Speculatief en onjuist

Op die verdediging valt veel af te dingen. De koningin heeft natuurlijk nooit opgeroepen om flink wat oorlogsmaterieel voor de vijand te bouwen. Een onderzeeboot, torpedobootjager of mijnenveger is niet klein en evenmin defensief. Dat er in de oorlog meer geproduceerd had kunnen worden dan gerealiseerd is, komt evenzeer vanwege de zwakke Duitse organisatie dan door vermeend gelanterfant op de werf. En de bewering dat, als de directie de rug in 1940 recht had gehouden, er een Duitsgezinde directie zou zijn aangesteld, die een veel hogere productie zou hebben behaald, is in het kader van de bijzondere rechtspleging terecht afgedaan als pure speculatie. Evenals de bewering dat de werknemers aan de honger zouden zijn overgeleverd.

### Opdrachten:
(a) Welke drie soorten schepen noemt de tekst over de werf in de oorlog als niet klein en ook niet bedoeld voor verdediging?
(b) Schrijf de tekst over de werf in de oorlog verder, te beginnen na de laatste zin.

### Materiaal:
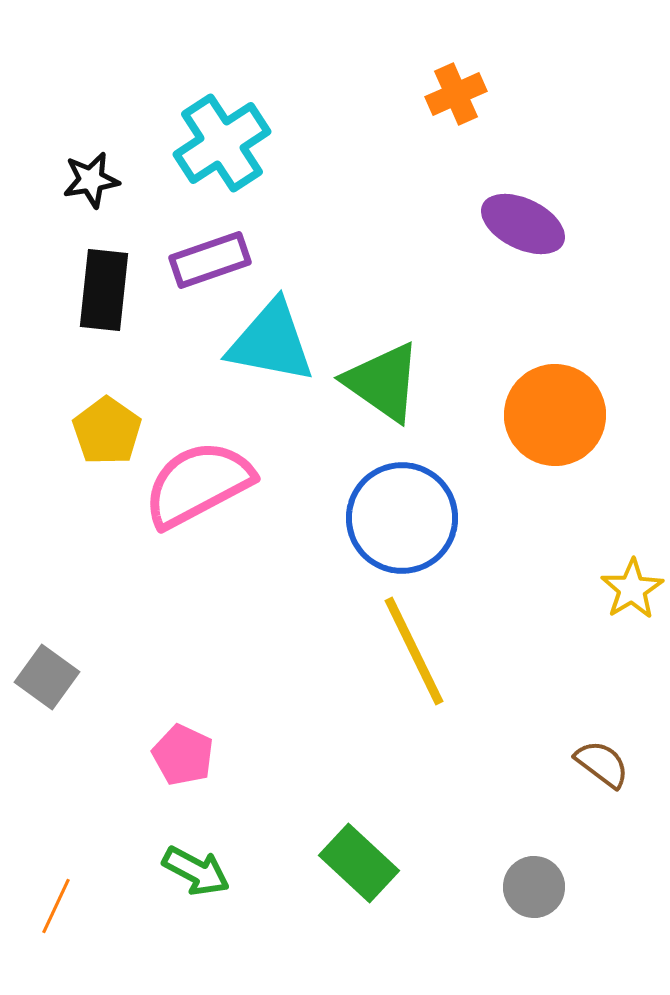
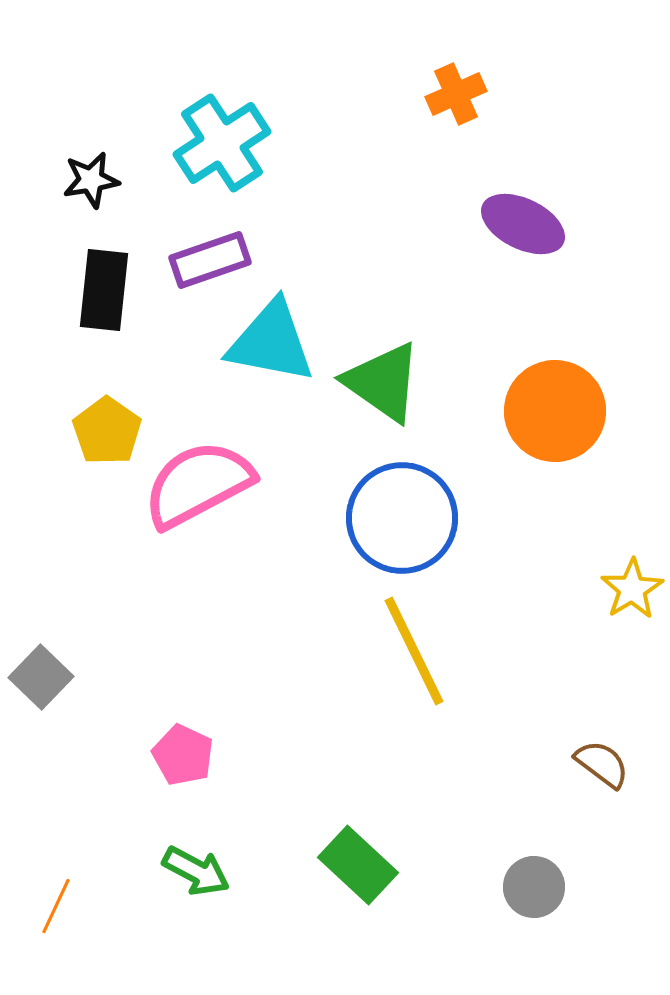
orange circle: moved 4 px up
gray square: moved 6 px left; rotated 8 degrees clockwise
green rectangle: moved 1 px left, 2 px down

==

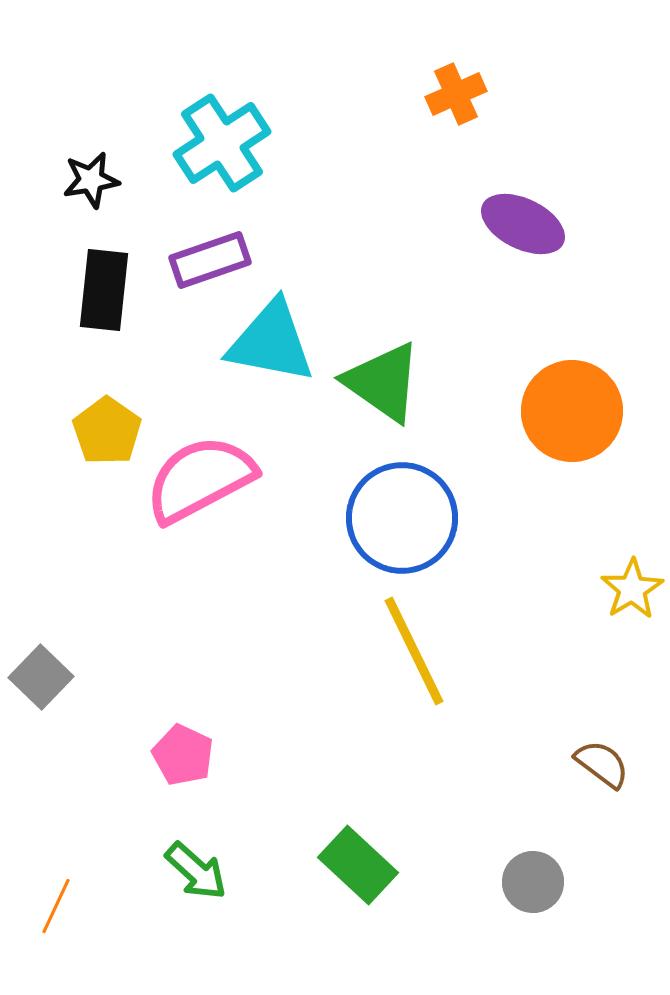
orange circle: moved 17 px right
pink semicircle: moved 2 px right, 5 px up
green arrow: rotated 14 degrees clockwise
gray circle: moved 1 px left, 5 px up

### Antwoorden op volgorde:
(a) Een onderzeeboot, een torpedobootjager en een mijnenveger.

(b)
Terug naar het jubileumboek. Ook in dat boek staat dat de koningin tot doorwerken zou hebben gemaand, en dat de door de directie gestimuleerde vertragingen tot gevolg hadden ‘dat van alle tijdens de bezetting door de Duitsers gedane opdrachten zo goed als niets terecht kwam.’ (blz. 151). En, ja, wie zoiets schrijft kan natuurlijk niet in hetzelfde boek een lijst opnemen van meer dan vijftien volledig afgebouwde en geleverde oorlogsschepen, laat staan benoemen dat in juni 1940 zo’n 170 Rijnaken tot landingsvaartuig werden herbouwd, bedoeld om een invasiemacht in Engeland te laten landen. Daarover een andere keer.

De dans ontsprongen

In 1948 werd de RDM-directie gered door de gong. Haar zaak werd geseponeerd. Er waren te veel rechtszaken en er was te weinig tijd. De directies van, bijvoorbeeld, Wilton Fijenoord en werf Gusto ontsprongen de dans niet. Hen werden hoge geldboetes en onvoorwaardelijke gevangenisstraffen opgelegd.